■ **RECORDS FOR THIS EXERCISE**
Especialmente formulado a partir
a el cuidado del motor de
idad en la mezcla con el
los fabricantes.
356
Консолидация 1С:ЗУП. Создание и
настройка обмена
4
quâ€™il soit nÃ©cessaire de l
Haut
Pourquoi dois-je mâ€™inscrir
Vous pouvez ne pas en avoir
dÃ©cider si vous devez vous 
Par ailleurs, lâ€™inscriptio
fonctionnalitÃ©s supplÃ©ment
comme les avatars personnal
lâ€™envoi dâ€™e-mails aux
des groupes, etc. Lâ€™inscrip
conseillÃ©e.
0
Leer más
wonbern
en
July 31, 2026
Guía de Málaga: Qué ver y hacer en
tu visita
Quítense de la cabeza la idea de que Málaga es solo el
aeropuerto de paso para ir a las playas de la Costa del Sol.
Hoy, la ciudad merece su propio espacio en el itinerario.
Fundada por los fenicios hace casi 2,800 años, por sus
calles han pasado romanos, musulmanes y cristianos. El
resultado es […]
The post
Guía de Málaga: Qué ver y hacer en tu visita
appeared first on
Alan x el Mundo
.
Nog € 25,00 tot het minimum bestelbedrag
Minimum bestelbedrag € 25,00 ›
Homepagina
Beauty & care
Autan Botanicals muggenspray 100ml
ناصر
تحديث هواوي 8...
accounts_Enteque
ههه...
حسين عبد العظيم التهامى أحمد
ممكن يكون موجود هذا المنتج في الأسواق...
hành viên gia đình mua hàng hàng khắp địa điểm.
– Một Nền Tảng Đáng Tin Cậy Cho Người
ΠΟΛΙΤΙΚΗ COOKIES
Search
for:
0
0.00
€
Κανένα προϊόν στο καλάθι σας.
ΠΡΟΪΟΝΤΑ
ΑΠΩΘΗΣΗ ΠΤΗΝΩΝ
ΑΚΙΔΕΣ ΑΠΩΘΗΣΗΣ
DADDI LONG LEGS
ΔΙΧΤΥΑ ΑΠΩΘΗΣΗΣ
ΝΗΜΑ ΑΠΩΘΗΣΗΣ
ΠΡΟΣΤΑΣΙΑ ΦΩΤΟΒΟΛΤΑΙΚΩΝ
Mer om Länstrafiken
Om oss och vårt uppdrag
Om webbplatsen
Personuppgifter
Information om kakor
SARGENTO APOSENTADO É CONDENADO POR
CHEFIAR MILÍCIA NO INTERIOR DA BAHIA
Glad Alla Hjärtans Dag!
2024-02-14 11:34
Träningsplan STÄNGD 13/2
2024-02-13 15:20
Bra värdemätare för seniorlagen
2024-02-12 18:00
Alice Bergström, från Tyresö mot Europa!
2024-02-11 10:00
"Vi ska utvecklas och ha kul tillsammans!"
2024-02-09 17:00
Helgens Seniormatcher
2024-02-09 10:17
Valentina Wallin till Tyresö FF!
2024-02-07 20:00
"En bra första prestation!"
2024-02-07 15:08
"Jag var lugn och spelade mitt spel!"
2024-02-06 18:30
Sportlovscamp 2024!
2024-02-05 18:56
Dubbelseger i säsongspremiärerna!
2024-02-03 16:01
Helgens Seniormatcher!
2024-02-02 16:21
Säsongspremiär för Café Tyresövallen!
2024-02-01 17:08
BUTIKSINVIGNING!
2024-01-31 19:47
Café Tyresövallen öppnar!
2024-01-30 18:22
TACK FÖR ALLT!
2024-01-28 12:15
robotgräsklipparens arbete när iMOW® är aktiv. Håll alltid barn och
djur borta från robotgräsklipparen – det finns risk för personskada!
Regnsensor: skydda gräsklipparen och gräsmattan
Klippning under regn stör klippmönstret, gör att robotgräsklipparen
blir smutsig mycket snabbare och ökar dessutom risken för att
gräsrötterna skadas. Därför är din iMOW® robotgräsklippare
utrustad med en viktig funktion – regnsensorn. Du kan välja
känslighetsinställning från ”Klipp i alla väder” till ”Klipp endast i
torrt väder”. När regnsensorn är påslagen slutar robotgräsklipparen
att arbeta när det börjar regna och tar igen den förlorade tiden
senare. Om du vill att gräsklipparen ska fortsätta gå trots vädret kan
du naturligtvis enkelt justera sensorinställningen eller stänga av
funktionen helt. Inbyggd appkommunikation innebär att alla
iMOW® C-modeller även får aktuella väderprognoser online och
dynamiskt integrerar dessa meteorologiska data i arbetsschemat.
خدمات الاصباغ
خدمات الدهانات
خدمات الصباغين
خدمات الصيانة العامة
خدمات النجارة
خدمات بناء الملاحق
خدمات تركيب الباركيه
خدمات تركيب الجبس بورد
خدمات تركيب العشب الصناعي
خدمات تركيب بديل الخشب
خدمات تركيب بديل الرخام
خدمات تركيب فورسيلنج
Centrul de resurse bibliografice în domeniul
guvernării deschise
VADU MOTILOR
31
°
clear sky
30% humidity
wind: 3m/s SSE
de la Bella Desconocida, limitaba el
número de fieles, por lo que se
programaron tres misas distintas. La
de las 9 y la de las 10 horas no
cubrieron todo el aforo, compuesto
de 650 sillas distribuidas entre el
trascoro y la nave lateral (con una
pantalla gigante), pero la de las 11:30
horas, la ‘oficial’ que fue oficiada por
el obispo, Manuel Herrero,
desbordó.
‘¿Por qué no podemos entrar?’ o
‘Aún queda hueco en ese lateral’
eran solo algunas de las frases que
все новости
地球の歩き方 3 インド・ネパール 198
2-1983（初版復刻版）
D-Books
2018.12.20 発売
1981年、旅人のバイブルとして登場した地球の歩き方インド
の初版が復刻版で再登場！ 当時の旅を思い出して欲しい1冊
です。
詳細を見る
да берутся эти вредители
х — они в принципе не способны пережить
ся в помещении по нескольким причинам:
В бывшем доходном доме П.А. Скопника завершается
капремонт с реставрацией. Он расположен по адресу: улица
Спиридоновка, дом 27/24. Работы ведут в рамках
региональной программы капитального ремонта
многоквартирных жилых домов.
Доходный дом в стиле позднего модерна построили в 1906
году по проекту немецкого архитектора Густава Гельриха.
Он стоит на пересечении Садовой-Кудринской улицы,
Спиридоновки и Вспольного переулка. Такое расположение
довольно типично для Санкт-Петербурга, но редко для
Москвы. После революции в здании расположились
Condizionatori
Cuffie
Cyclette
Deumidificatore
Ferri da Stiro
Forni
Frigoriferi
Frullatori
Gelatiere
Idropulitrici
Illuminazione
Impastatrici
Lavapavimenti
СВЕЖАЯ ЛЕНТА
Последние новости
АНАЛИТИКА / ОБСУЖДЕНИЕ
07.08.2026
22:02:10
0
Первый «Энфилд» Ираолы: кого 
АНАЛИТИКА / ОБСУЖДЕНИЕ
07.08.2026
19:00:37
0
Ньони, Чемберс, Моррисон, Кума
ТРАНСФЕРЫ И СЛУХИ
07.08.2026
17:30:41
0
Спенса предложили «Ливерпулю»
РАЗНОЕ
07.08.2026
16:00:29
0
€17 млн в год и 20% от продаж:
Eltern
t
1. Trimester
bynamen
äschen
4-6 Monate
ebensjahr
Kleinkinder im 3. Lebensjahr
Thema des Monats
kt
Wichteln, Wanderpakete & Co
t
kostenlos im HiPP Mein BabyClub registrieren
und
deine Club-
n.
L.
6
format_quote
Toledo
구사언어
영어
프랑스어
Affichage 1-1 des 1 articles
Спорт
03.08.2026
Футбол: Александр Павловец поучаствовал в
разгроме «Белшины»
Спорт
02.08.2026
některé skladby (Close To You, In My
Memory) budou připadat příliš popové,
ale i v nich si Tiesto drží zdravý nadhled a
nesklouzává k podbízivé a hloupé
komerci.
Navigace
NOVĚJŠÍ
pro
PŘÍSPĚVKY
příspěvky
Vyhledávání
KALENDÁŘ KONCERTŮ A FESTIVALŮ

■ **DIRECTIONS**
From the listing above, collect each line in which the string "ΑΠΩΘΗΣΗΣ" appears.

■ **TASK RESULT**
ΑΚΙΔΕΣ ΑΠΩΘΗΣΗΣ
ΔΙΧΤΥΑ ΑΠΩΘΗΣΗΣ
ΝΗΜΑ ΑΠΩΘΗΣΗΣ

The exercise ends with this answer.